E quis o destino que nosso craque disputasse uma bola com ele, o que resultou em Nerroda no chão e o Touro bufando perto dele, dizendo que era ‘manha’. Mas nem seu Osvaldo da farmácia (o juiz na ocasião), e nem o roxo na canela de nosso astro concordavam. E polêmica aqui e acolá, é marcado o pênalti. Orlando ficou mais possesso ainda e prometendo revanche. Nêrroda demorou a levantar, mas assim que o fez colocou a pelota embaixo do braço e se encaminhou para a marca fatal.

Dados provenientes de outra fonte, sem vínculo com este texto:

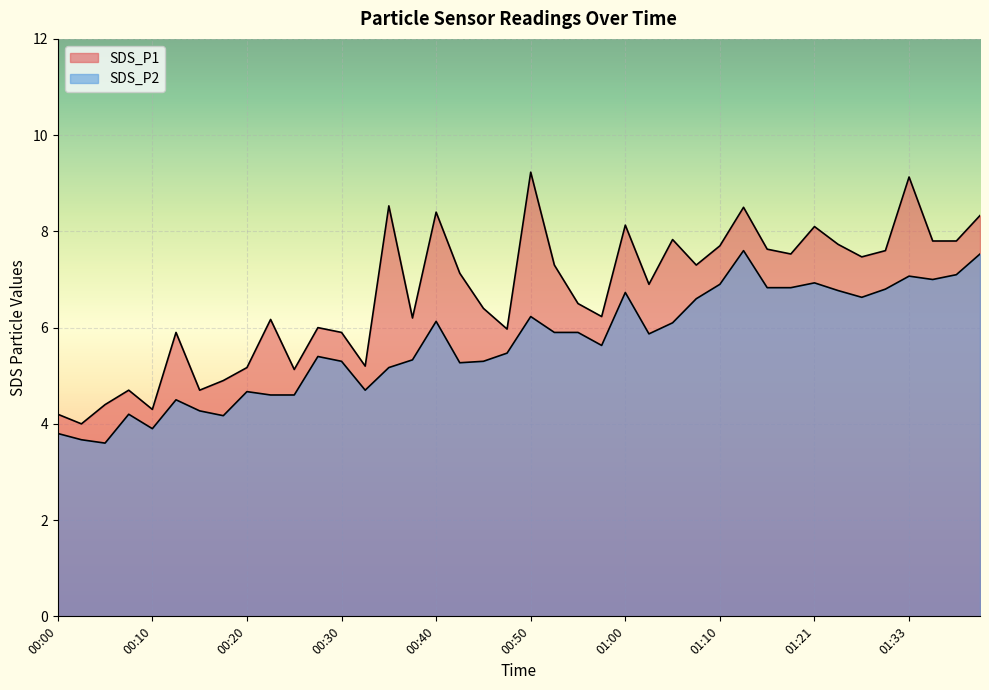

How many data points does each series have?

40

Um fato que cabe registrar é que nosso atleta estava com uma chuteira que não era sua, tomada emprestada de Marcelino (colega do bairro), cujo pé era só dois números a mais, o que dificultava o chute do artilheiro. Mas Nêrroda queira bater o pênalti, embora soubesse que a barreira a ser vencida se chamava Zarôio – famoso pelas suas defesas de mão trocada, bem como a “instalação” (conforme a molecada da época).
Assim, bola na marca e Nêrroda, tomando distância de quase um maratonista, chuteira quase que folgada, assim que ouve o apito do árbitro, corre e dispara o petardo e vê o arqueiro realizando a defesa, ao mesmo tempo, em que a torcida grita “gol”. Sem entender nada, ele olha para o gol e vê a bola suavemente descansando num canto e sua chuteira nas mãos do goleiro.
No seu chute, a chuteira voara em direção ao gol e Zarôio, trocando as “estações” foi nela para fazer a defesa.
Validado o gol, restou ao nosso atleta somente comemorar mais um tento para sua coleção, diante de uma equipe atônita com o tento inusitado e a vitória da sorte.
Jonas Santana Filho, gestor esportivo, escritor e funcionário público, além de sser apaixonado e estudioso do futebol.